___ EXCERPTED RECORDS ___

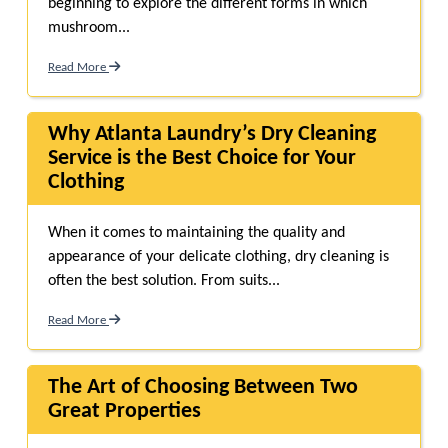
beginning to explore the different forms in which
mushroom...
Read More
Why Atlanta Laundry’s Dry Cleaning
Service is the Best Choice for Your
Clothing
When it comes to maintaining the quality and
appearance of your delicate clothing, dry cleaning is
often the best solution. From suits...
Read More
The Art of Choosing Between Two
Great Properties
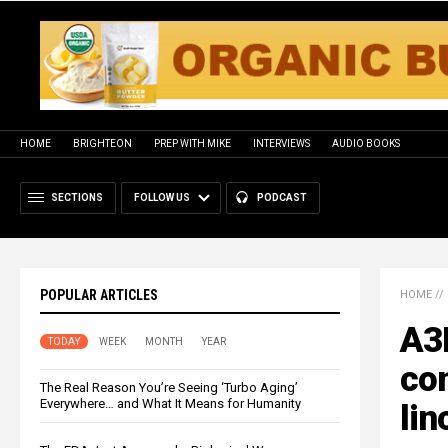
HOME
BRIGHTEON
PREP WITH MIKE
INTERVIEWS
AUDIO BOOKS
SECTIONS
FOLLOW US
PODCAST
POPULAR ARTICLES
HOME
//
A3P
TODAY
WEEK
MONTH
YEAR
con
The Real Reason You’re Seeing ‘Turbo Aging’
Everywhere… and What It Means for Humanity
li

___

REQUIRED WORK: Recast the text read from the data above as a Markdown table with the columns Row and Line. Number each nonblank line in order, and leave out the pictures.

SOLUTION:
| Row | Line |
|---|---|
| 1 | beginning to explore the different forms in which |
| 2 | mushroom... |
| 3 | Read More |
| 4 | Why Atlanta Laundry’s Dry Cleaning |
| 5 | Service is the Best Choice for Your |
| 6 | Clothing |
| 7 | When it comes to maintaining the quality and |
| 8 | appearance of your delicate clothing, dry cleaning is |
| 9 | often the best solution. From suits... |
| 10 | Read More |
| 11 | The Art of Choosing Between Two |
| 12 | Great Properties |
| 13 | HOME |
| 14 | BRIGHTEON |
| 15 | PREP WITH MIKE |
| 16 | INTERVIEWS |
| 17 | AUDIO BOOKS |
| 18 | SECTIONS |
| 19 | FOLLOW US |
| 20 | PODCAST |
| 21 | POPULAR ARTICLES |
| 22 | HOME |
| 23 | // |
| 24 | A3P |
| 25 | TODAY |
| 26 | WEEK |
| 27 | MONTH |
| 28 | YEAR |
| 29 | con |
| 30 | The Real Reason You’re Seeing ‘Turbo Aging’ |
| 31 | Everywhere… and What It Means for Humanity |
| 32 | li |